Something about Kitzel. While she likes all dogs, cats and people and is really sweet and gentle, her sense of feline charity does NOT extend to mice. They come in the house and within the hour they’ve been dispatched to their ancestors. If she flew a P-51 Mustang, you’d never see the fuselage, only the mouse stencils.
I thought about her rodenticidal obsession. I thought about her sleeping in my hat bin.
And then I came up with a tentative hypothesis: After one of her “hits,” and in typical Kitzel fastidiousness, she’d given the deceased a burial befitting a worthy opponent … in my hat bin. So — Eureka! — what I’d thought was OMO was in fact DMO. It’d be easy enough to prove.
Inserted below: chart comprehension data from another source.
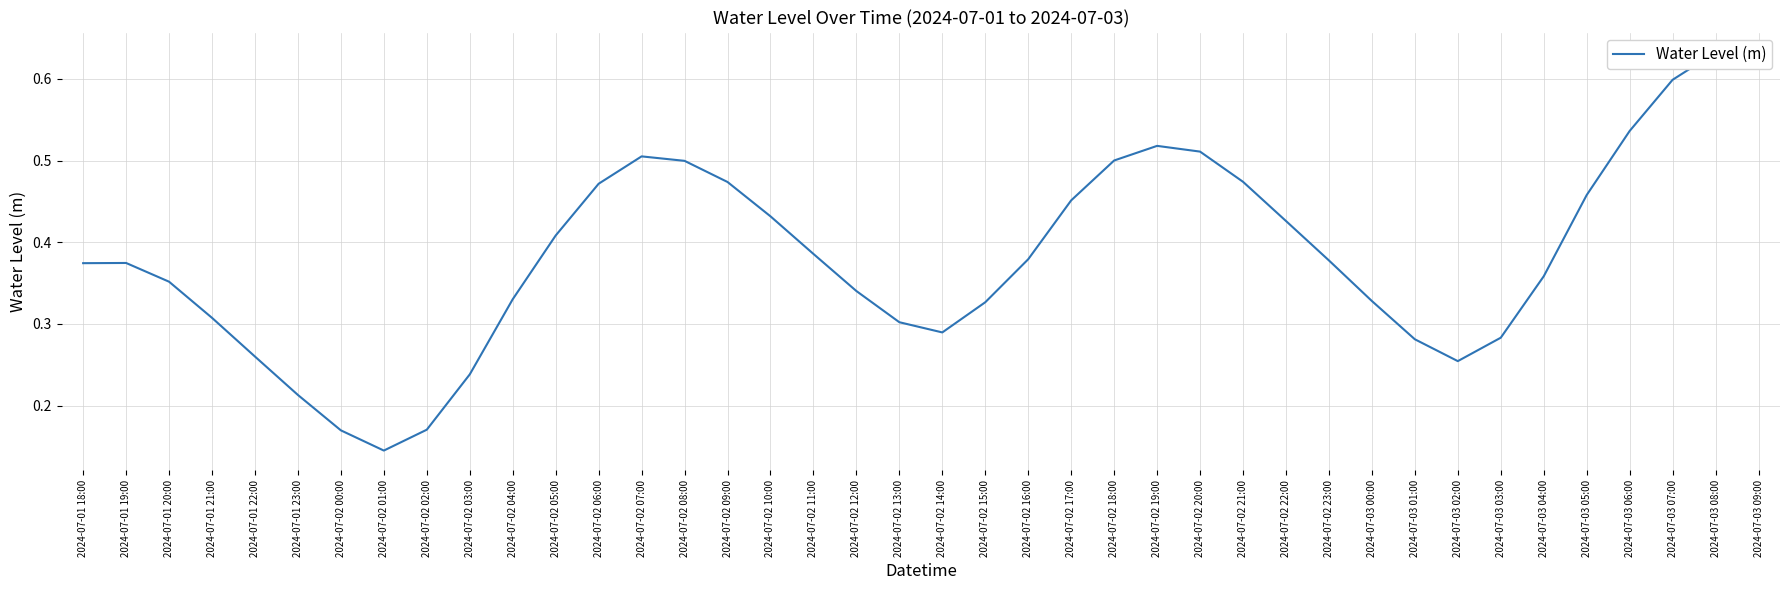

Between 2024-07-03 05:00 and 2024-07-02 20:00, which is larger?

2024-07-02 20:00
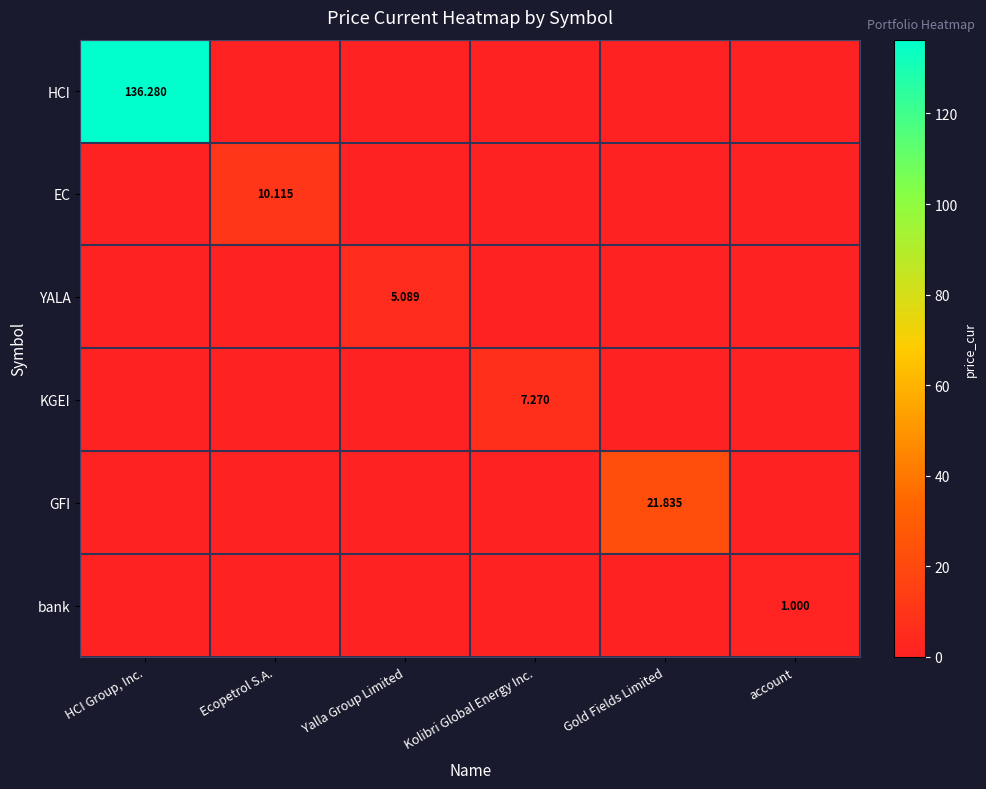

At how many categories does at least one series exceed 40?

1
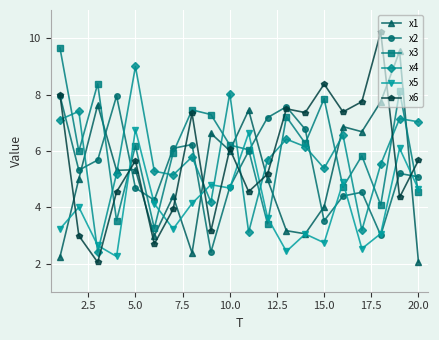

What is the sum of all x4 values?

115.7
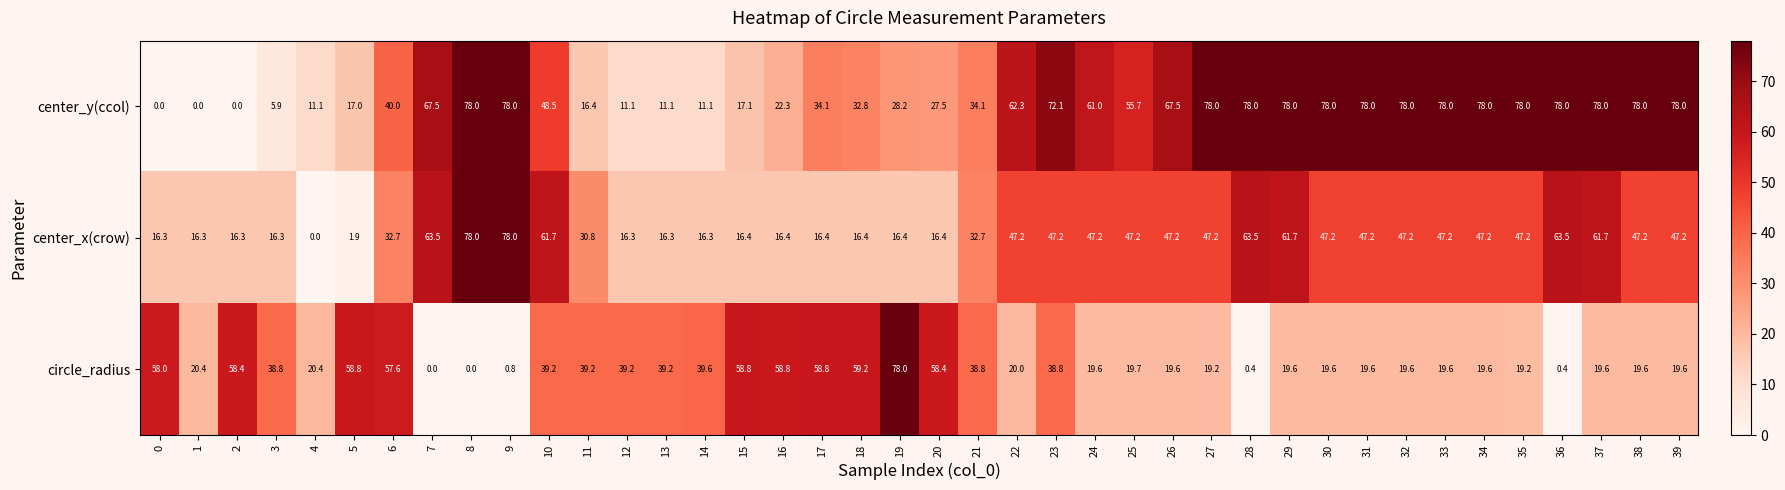

What is the total value across all series at 12?

66.6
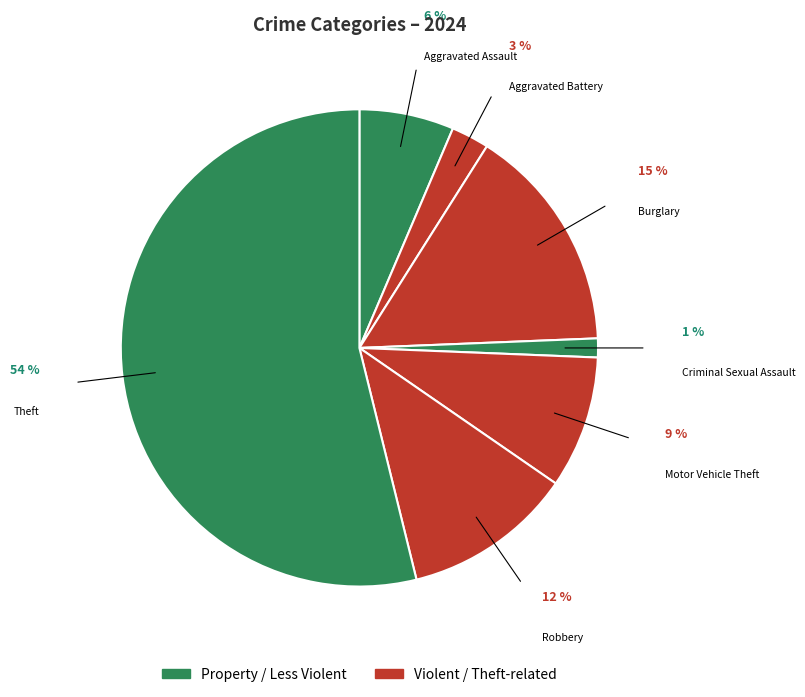

How many slices are in this pie chart?

7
I drove onto the shoulder, took off my cap and gave it a light sniff. And when I did, I was “rewarded” with a hit of defunct rodent.
I drove back, sprinted into the house and carefully started removing hats from the bin, one at a time. After the eighth hat, there, lying in state, was exactly what I thought there’d be — Mus Mortuus Omnino.
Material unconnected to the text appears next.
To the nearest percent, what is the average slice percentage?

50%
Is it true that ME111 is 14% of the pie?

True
I hoisted him by his tail and gently deposited him in the grass, returning a gift to wildlife while, hopefully, sending him to The Great Feline-free Cheese Fest in the Sky.
Things finally settled down Chez Deaupe and what passes for sanity has once again prevailed.
My blood pressure returned to acceptable limits. I canceled my emergency appointment with the mobile psychiatrist. And maybe best of all, I now have an entire binful of freshly-laundered hats.